*** Provided records ***

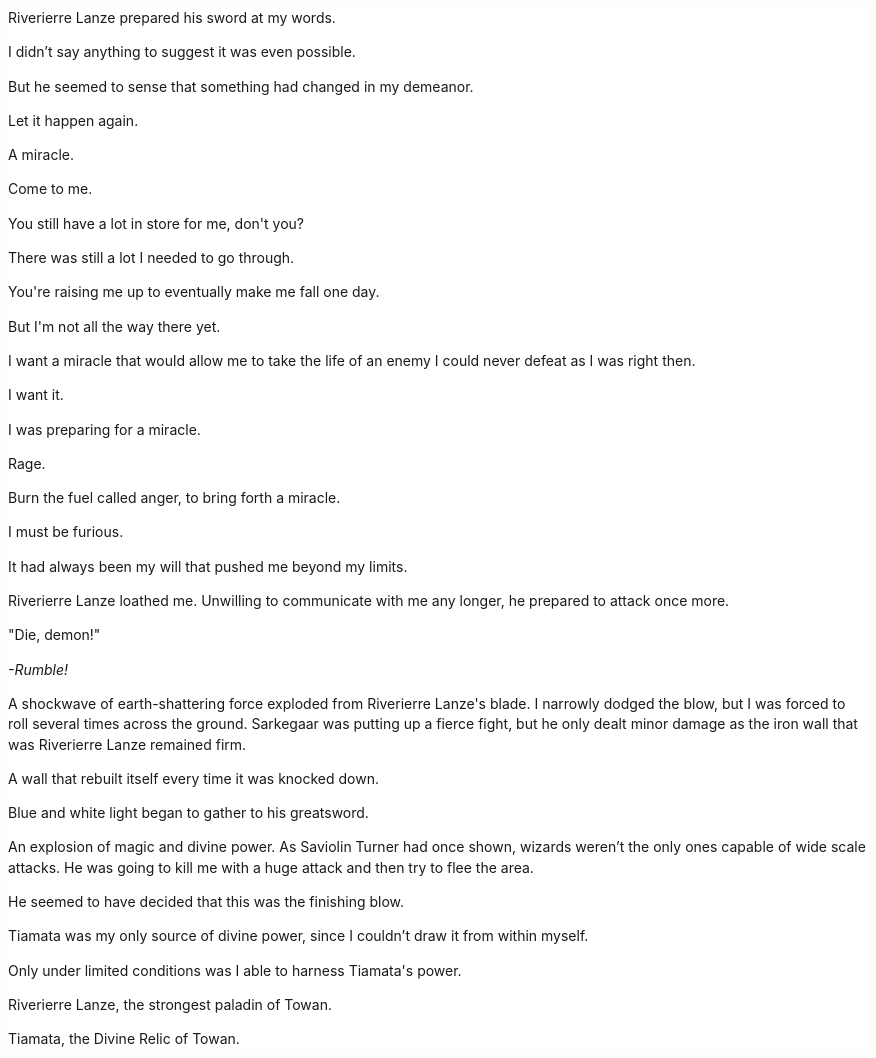 Riverierre Lanze prepared his sword at my words.

I didn’t say anything to suggest it was even possible.

But he seemed to sense that something had changed in my demeanor.

Let it happen again.

A miracle.

Come to me.

You still have a lot in store for me, don't you?

There was still a lot I needed to go through.

You're raising me up to eventually make me fall one day.

But I'm not all the way there yet.

I want a miracle that would allow me to take the life of an enemy I could never defeat as I was right then.

I want it.

I was preparing for a miracle.

Rage.

Burn the fuel called anger, to bring forth a miracle.

I must be furious.

It had always been my will that pushed me beyond my limits.

Riverierre Lanze loathed me. Unwilling to communicate with me any longer, he prepared to attack once more.

"Die, demon!"

*-Rumble!*

A shockwave of earth-shattering force exploded from Riverierre Lanze's blade. I narrowly dodged the blow, but I was forced to roll several times across the ground. Sarkegaar was putting up a fierce fight, but he only dealt minor damage as the iron wall that was Riverierre Lanze remained firm.

A wall that rebuilt itself every time it was knocked down.

Blue and white light began to gather to his greatsword.

An explosion of magic and divine power. As Saviolin Turner had once shown, wizards weren’t the only ones capable of wide scale attacks. He was going to kill me with a huge attack and then try to flee the area.

He seemed to have decided that this was the finishing blow.

Tiamata was my only source of divine power, since I couldn’t draw it from within myself.

Only under limited conditions was I able to harness Tiamata's power.

Riverierre Lanze, the strongest paladin of Towan.

Tiamata, the Divine Relic of Towan.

***

What the exercise asks
Arrange every line of the records above as a Markdown table with the columns Row and Line, skipping blank lines and leaving out the pictures.

Your solution
| Row | Line |
|---|---|
| 1 |  Riverierre Lanze prepared his sword at my words. |
| 2 | I didn’t say anything to suggest it was even possible. |
| 3 | But he seemed to sense that something had changed in my demeanor. |
| 4 | Let it happen again. |
| 5 | A miracle. |
| 6 | Come to me. |
| 7 | You still have a lot in store for me, don't you? |
| 8 | There was still a lot I needed to go through. |
| 9 | You're raising me up to eventually make me fall one day. |
| 10 | But I'm not all the way there yet. |
| 11 | I want a miracle that would allow me to take the life of an enemy I could never defeat as I was right then. |
| 12 | I want it. |
| 13 | I was preparing for a miracle. |
| 14 | Rage. |
| 15 | Burn the fuel called anger, to bring forth a miracle. |
| 16 | I must be furious. |
| 17 | It had always been my will that pushed me beyond my limits. |
| 18 | Riverierre Lanze loathed me. Unwilling to communicate with me any longer, he prepared to attack once more. |
| 19 | "Die, demon!" |
| 20 | *-Rumble!* |
| 21 | A shockwave of earth-shattering force exploded from Riverierre Lanze's blade. I narrowly dodged the blow, but I was forced to roll several times across the ground. Sarkegaar was putting up a fierce fight, but he only dealt minor damage as the iron wall that was Riverierre Lanze remained firm. |
| 22 | A wall that rebuilt itself every time it was knocked down. |
| 23 | Blue and white light began to gather to his greatsword. |
| 24 | An explosion of magic and divine power. As Saviolin Turner had once shown, wizards weren’t the only ones capable of wide scale attacks. He was going to kill me with a huge attack and then try to flee the area. |
| 25 | He seemed to have decided that this was the finishing blow. |
| 26 | Tiamata was my only source of divine power, since I couldn’t draw it from within myself. |
| 27 | Only under limited conditions was I able to harness Tiamata's power. |
| 28 | Riverierre Lanze, the strongest paladin of Towan. |
| 29 | Tiamata, the Divine Relic of Towan. |